Decision Trees

class sealion.decision_trees.DecisionTree(max_branches=inf, min_samples=1)

Decision Trees are powerful algorithms that create a tree by looking at the data and finding what questions are best to ask? For example if you are trying to predict whether somebody has cancer it may ask, “Do they have cells with a size >= 5?” or “Is there any history of smoking or drinking in the family?” These algorithms can easily fit most datasets, and are very well capable of overfitting (luckily we offer some parameters to help with that.)

If you are going to be using categorical features with this Decision Tree, make sure to one hot encode it. You can do that with the one_hot() function in the utils module.

This Decision Tree class doesn’t support regression, or any labels that have continuous values. It is only for classification tasks. The reason this is such is because most curves and lines can be formed or modeled better with regression algorithms (Linear, Polynomial, Ridge, etc. are all available in the regression module) or neural networks. Decision Trees will typically overfit on such tasks.

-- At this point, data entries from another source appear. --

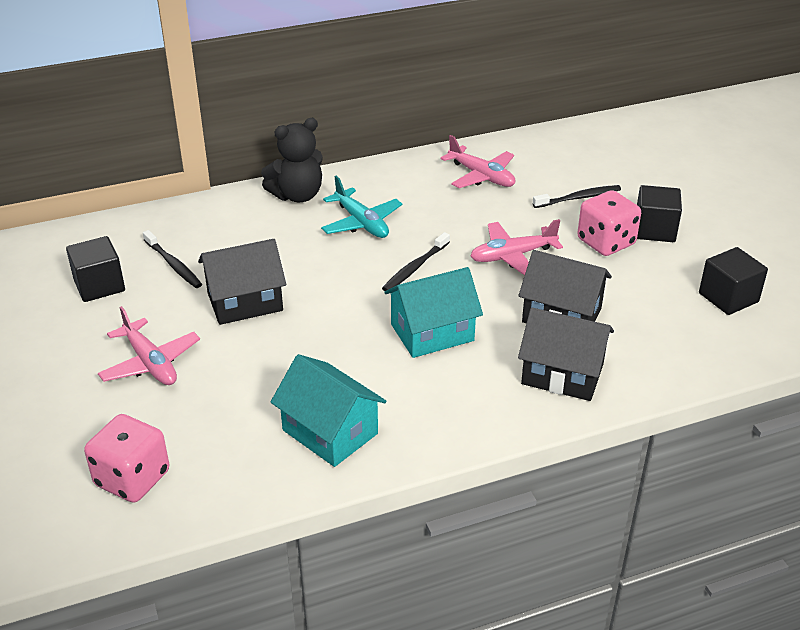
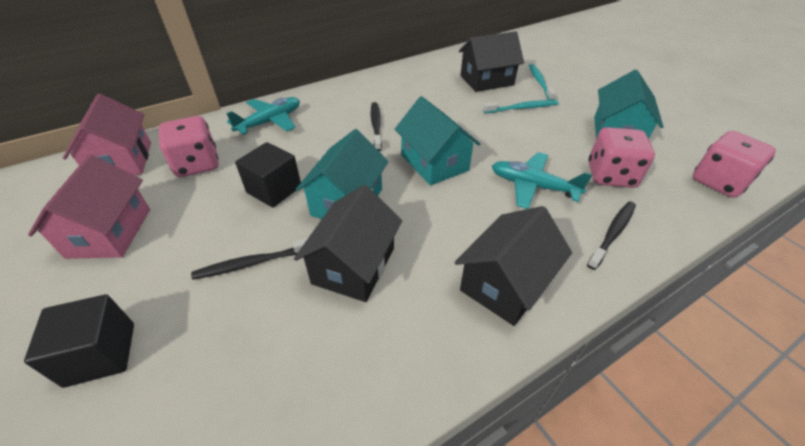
black cube: 3 -> 2
black teddy bear: 1 -> 0
pink dice: 2 -> 3
pink house: 0 -> 2
pink plane: 3 -> 0
turquoise house: 2 -> 3
turquoise plane: 1 -> 2
turquoise toothbrush: 0 -> 2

__init__(max_branches=inf, min_samples=1)

Parameters

max_branches – maximum number of branches for the decision tree
min_samples – minimum number of samples in a branch for the branch to split

average_branches()

Returns: an estimate of how many branches the decision tree has right now with its current parameters.

evaluate(x_test, y_test)

Parameters

x_test – 2D testing data.
y_test – 1D testing labels.

Returns

accuracy score.

fit(x_train, y_train)

Parameters

x_train – training data - 2D (make sure to one_hot categorical features)
y_train – training labels

Returns

give_tree(tree)

Parameters: tree – a tree made by you or given by give_best_tree in the RandomForest module
Returns: None, just that the tree you give is now the tree used by the decision tree.

predict(x_test)

Parameters: x_test – 2D prediction data.
Returns: predictions in 1D vector/list.

return_tree()

Returns: the tree inside (if you want to look at it)

visualize_evaluation(y_pred, y_test)

Parameters

y_pred – predictions given by model
y_test – actual labels

Returns

an image of the predictions and the labels.